The links you have are not for simple JTAG cables, they are far more specialized. I would personally consider these to be a full-on piece of test equipment. They are basically specialized protocol analyzers. They are designed to interface with specialized trace hardware that is incorporated into the device under test. Trace hardware is distinct from JTAG. It's purpose is to record the complete execution trace of the running software (i.e. all branches taken) across all execution cores and pass it to the external trace collection system (the box in question) over a high speed bus. The trace is then analyzed offline. This is NOT the same as debugging that can be done over JTAG by setting breakpoints and stepping through the code. Trace collection is supposed to be completely transparent to the running program (no breakpoints or added code). Since the processor under test can be executing several hundred million instructions per second, storing the trace as it is produced requires a lot of bandwidth and fast memory.
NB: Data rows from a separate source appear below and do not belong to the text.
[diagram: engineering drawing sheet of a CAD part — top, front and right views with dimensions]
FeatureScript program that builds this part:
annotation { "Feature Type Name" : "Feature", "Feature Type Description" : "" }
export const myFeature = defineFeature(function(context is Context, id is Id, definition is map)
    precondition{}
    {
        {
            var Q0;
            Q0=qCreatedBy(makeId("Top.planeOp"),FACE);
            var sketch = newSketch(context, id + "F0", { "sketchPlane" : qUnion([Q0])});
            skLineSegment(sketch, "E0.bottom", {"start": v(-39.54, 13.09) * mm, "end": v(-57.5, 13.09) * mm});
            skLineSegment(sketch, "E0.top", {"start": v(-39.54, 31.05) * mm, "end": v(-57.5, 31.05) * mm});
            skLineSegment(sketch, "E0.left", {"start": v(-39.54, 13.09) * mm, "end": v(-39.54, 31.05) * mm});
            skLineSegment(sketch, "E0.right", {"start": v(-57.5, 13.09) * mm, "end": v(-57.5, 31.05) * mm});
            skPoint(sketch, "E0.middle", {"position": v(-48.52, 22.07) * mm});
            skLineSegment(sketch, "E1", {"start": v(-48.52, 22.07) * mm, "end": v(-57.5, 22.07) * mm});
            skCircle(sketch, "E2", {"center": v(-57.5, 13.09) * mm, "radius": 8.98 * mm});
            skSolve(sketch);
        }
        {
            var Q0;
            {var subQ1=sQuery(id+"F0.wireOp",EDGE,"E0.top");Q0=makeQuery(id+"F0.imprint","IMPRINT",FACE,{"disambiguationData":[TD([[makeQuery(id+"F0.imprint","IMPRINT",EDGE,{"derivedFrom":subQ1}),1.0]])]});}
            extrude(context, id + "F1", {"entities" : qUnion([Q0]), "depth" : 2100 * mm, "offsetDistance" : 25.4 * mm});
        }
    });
The linked devices support the Aurora protocol (probably among others), which is an 8b/10b encoded high speed serial protocol, somewhat similar to USB 3, serial ATA, serial gigabit/10G ethernet, and PCIe. It's capable of transferring data at 6.25 Gbps, significantly more than what the USB link back to the PC can handle, so the captured data must be stored in onboard RAM for offline analysis. These devices will contain rather high end FPGAs with internal high-speed deserializers to capture the data along with quite a bit (several GB) of fast DRAM, probably DDR2 or perhaps even DDR3.
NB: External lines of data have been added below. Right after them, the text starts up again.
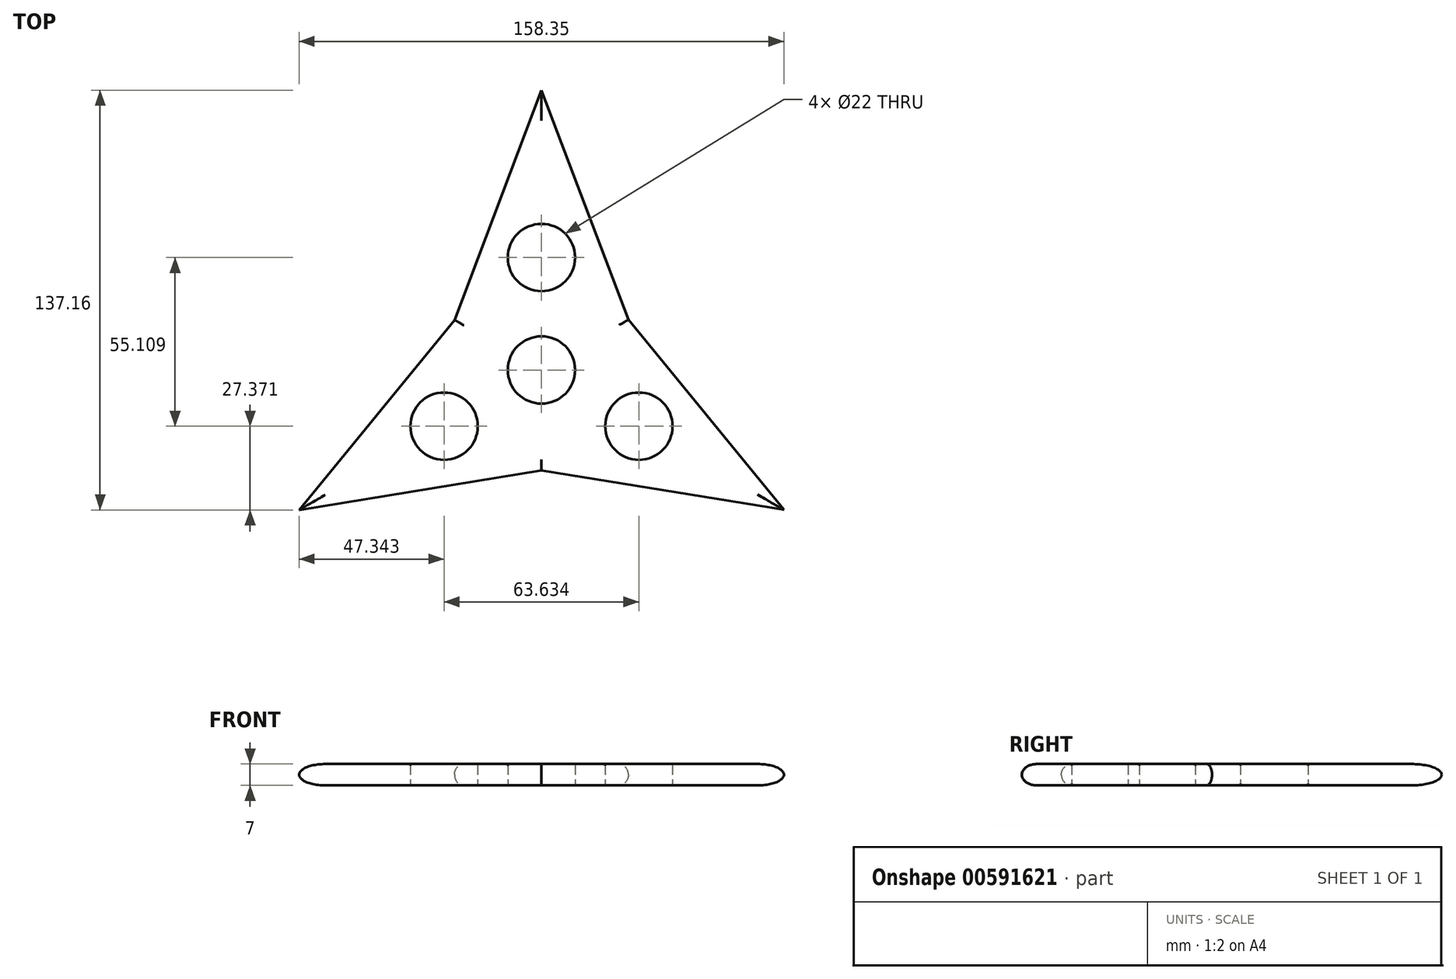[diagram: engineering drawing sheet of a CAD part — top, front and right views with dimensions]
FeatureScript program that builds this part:
annotation { "Feature Type Name" : "Feature", "Feature Type Description" : "" }
export const myFeature = defineFeature(function(context is Context, id is Id, definition is map)
    precondition{}
    {
        {
            var Q0;
            Q0=qCreatedBy(makeId("Top.planeOp"),FACE);
            var sketch = newSketch(context, id + "F0", { "sketchPlane" : qUnion([Q0])});
            skCircle(sketch, "E0", {"center": v(0, 0) * mm, "radius": 11 * mm});
            skCircle(sketch, "E1", {"center": v(0, 36.74) * mm, "radius": 11 * mm});
            skLineSegment(sketch, "E2", {"start": v(79.2, -45.68) * mm, "end": v(0, -32.8) * mm});
            skLineSegment(sketch, "E3.MirrorCS", {"start": v(79.2, -45.68) * mm, "end": v(28.4, 16.42) * mm});
            skCircle(sketch, "E4.1.0", {"center": v(-31.82, -18.37) * mm, "radius": 11 * mm});
            skLineSegment(sketch, "E4.1.1", {"start": v(-0.03, 91.42) * mm, "end": v(-28.42, 16.38) * mm});
            skLineSegment(sketch, "E4.1.2", {"start": v(-0.03, 91.42) * mm, "end": v(28.4, 16.4) * mm});
            skCircle(sketch, "E4.2.0", {"center": v(31.82, -18.37) * mm, "radius": 11 * mm});
            skLineSegment(sketch, "E4.2.1", {"start": v(-79.16, -45.74) * mm, "end": v(0.03, -32.8) * mm});
            skLineSegment(sketch, "E4.2.2", {"start": v(-79.16, -45.74) * mm, "end": v(-28.4, 16.4) * mm});
            skSolve(sketch);
        }
        {
            var Q0;
            Q0=makeQuery(id+"F0.imprint","IMPRINT",FACE,{"disambiguationData":[TD([[makeQuery(id+"F0.imprint","IMPRINT",EDGE,{"derivedFrom":sQuery(id+"F0.wireOp",EDGE,"E0")}),-1.0]])]});
            extrude(context, id + "F1", {"entities" : qUnion([Q0]), "depth" : 7 * mm, "offsetDistance" : 25 * mm});
        }
        {
            var Q0;
            Q0=makeQuery(id+"F1.opExtrude","CAP_EDGE",EDGE,{"disambiguationData":[OSD([sQuery(id+"F0.wireOp",EDGE,"E4.2.2")])],"isStart":false});
            var Q1;
            Q1=makeQuery(id+"F1.opExtrude","CAP_EDGE",EDGE,{"disambiguationData":[OSD([sQuery(id+"F0.wireOp",EDGE,"E4.2.1")])],"isStart":false});
            var Q2;
            Q2=makeQuery(id+"F1.opExtrude","CAP_EDGE",EDGE,{"disambiguationData":[OSD([sQuery(id+"F0.wireOp",EDGE,"E4.1.1")])],"isStart":false});
            var Q3;
            Q3=makeQuery(id+"F1.opExtrude","CAP_EDGE",EDGE,{"disambiguationData":[OSD([sQuery(id+"F0.wireOp",EDGE,"E4.1.2")])],"isStart":false});
            var Q4;
            Q4=makeQuery(id+"F1.opExtrude","CAP_EDGE",EDGE,{"disambiguationData":[OSD([sQuery(id+"F0.wireOp",EDGE,"E3.MirrorCS")])],"isStart":false});
            var Q5;
            Q5=makeQuery(id+"F1.opExtrude","CAP_EDGE",EDGE,{"disambiguationData":[OSD([sQuery(id+"F0.wireOp",EDGE,"E2")])],"isStart":false});
            fillet(context, id + "F2", {"entities" : qUnion([Q0, Q1, Q2, Q3, Q4, Q5]), "radius" : 3.5 * mm, "tangentPropagation" : true, "allowEdgeOverflow" : false});
        }
        {
            var Q0;
            Q0=makeQuery(id+"F1.opExtrude","CAP_EDGE",EDGE,{"disambiguationData":[OSD([sQuery(id+"F0.wireOp",EDGE,"E4.1.1")])],"isStart":true});
            var Q1;
            Q1=makeQuery(id+"F1.opExtrude","CAP_EDGE",EDGE,{"disambiguationData":[OSD([sQuery(id+"F0.wireOp",EDGE,"E4.2.2")])],"isStart":true});
            var Q2;
            Q2=makeQuery(id+"F1.opExtrude","CAP_EDGE",EDGE,{"disambiguationData":[OSD([sQuery(id+"F0.wireOp",EDGE,"E4.2.1")])],"isStart":true});
            var Q3;
            Q3=makeQuery(id+"F1.opExtrude","CAP_EDGE",EDGE,{"disambiguationData":[OSD([sQuery(id+"F0.wireOp",EDGE,"E2")])],"isStart":true});
            var Q4;
            Q4=makeQuery(id+"F1.opExtrude","CAP_EDGE",EDGE,{"disambiguationData":[OSD([sQuery(id+"F0.wireOp",EDGE,"E3.MirrorCS")])],"isStart":true});
            var Q5;
            Q5=makeQuery(id+"F1.opExtrude","CAP_EDGE",EDGE,{"disambiguationData":[OSD([sQuery(id+"F0.wireOp",EDGE,"E4.1.2")])],"isStart":true});
            fillet(context, id + "F3", {"entities" : qUnion([Q0, Q1, Q2, Q3, Q4, Q5]), "radius" : 3.5 * mm, "tangentPropagation" : true, "allowEdgeOverflow" : false});
        }
        {
            var Q0;
            Q0=makeQuery(id+"F1.opExtrude","CAP_EDGE",EDGE,{"disambiguationData":[OSD([sQuery(id+"F0.wireOp",EDGE,"E4.2.0")])],"isStart":false});
            var Q1;
            Q1=makeQuery(id+"F1.opExtrude","CAP_EDGE",EDGE,{"disambiguationData":[OSD([sQuery(id+"F0.wireOp",EDGE,"E0")])],"isStart":false});
            var Q2;
            Q2=makeQuery(id+"F1.opExtrude","CAP_EDGE",EDGE,{"disambiguationData":[OSD([sQuery(id+"F0.wireOp",EDGE,"E4.1.0")])],"isStart":false});
            var Q3;
            Q3=makeQuery(id+"F1.opExtrude","CAP_EDGE",EDGE,{"disambiguationData":[OSD([sQuery(id+"F0.wireOp",EDGE,"E1")])],"isStart":false});
            fillet(context, id + "F4", {"entities" : qUnion([Q0, Q1, Q2, Q3]), "radius" : .5 * mm, "tangentPropagation" : true, "allowEdgeOverflow" : false});
        }
        {
            var Q0;
            Q0=makeQuery(id+"F1.opExtrude","CAP_EDGE",EDGE,{"disambiguationData":[OSD([sQuery(id+"F0.wireOp",EDGE,"E4.2.0")])],"isStart":true});
            var Q1;
            Q1=makeQuery(id+"F1.opExtrude","CAP_EDGE",EDGE,{"disambiguationData":[OSD([sQuery(id+"F0.wireOp",EDGE,"E0")])],"isStart":true});
            var Q2;
            Q2=makeQuery(id+"F1.opExtrude","CAP_EDGE",EDGE,{"disambiguationData":[OSD([sQuery(id+"F0.wireOp",EDGE,"E1")])],"isStart":true});
            var Q3;
            Q3=makeQuery(id+"F1.opExtrude","CAP_EDGE",EDGE,{"disambiguationData":[OSD([sQuery(id+"F0.wireOp",EDGE,"E4.1.0")])],"isStart":true});
            fillet(context, id + "F5", {"entities" : qUnion([Q0, Q1, Q2, Q3]), "radius" : .5 * mm, "tangentPropagation" : true, "allowEdgeOverflow" : false});
        }
    });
The difference is in software & functionality, which affects the hardware greatly.
The FTDI JTAG cables uses a command set to produce JTAG signals. These are very low level commands, often going into the exact details how the JTAG statemachine works and is operated. The logic of sending the correct commands for your setup is done on the debug host on your PC.
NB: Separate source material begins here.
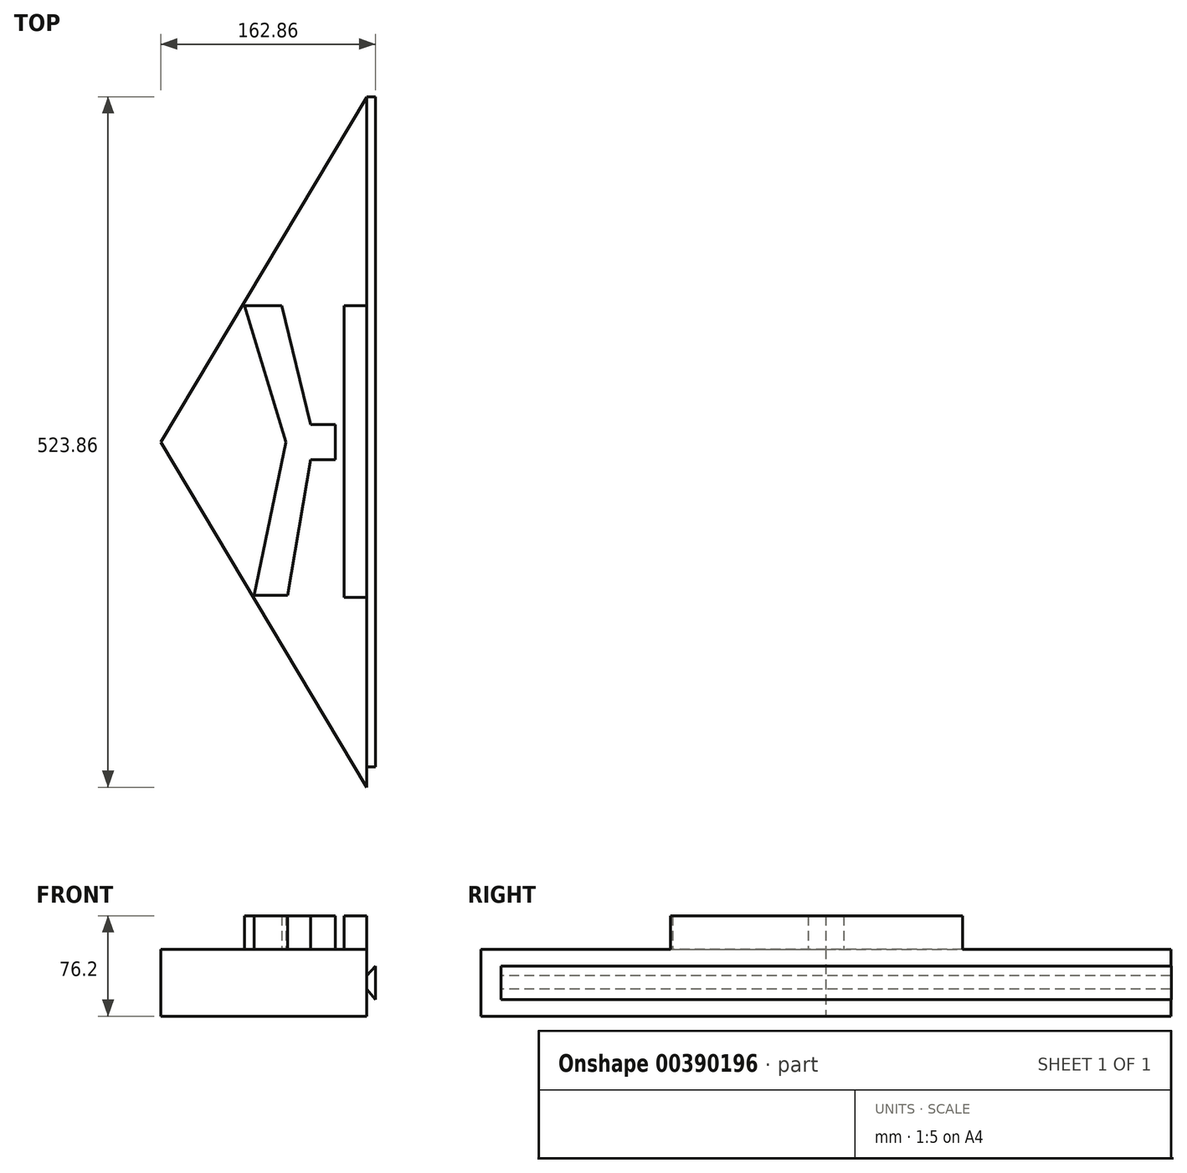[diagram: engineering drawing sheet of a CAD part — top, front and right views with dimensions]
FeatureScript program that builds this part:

This is functional, cheap hardware, free software (GNU GCC+GDB+OpenOCD), etc. It is flexible enough (because of the low-level command set) that there are ports for ARM debugging, FPGA programming, or generic JTAG chain scanning.
The commercial cables are much more specific to a platform and often contain logic within the cable. This allows the PC program to talk to the device in a more abstract way which can be faster.
For example: look at the JLINK USB protocol. It contains commands like EMU_CMD_WRITE_MEM_ARM79. The FTDI cables can also execute this command, but it is translated on the PC side to the low-level JTAG commands the FTDI cable understands. It also means the high-level command (write some memory) is broken down into many more sub-commands, which the JLINK can do on the cable it self. This can result in better latency (taking into account the limitations of USB) and/or higher speed.
It is also up to the IDE commercial vendors which cable they support, and it is more likely that a commercial cable is supported. On the other hand, it is more likely the free IDE's will support the cheap FTDI debug cables.
Some commercial software also contain support for software code breakpoints, where you can set more code breakpoints than the hardware allows for.
Using trace functionality of some microcontrollers requires very fast hardware to capture a 4-bit parallel bus. Hardware capable of this feature often contain a FPGA to do so.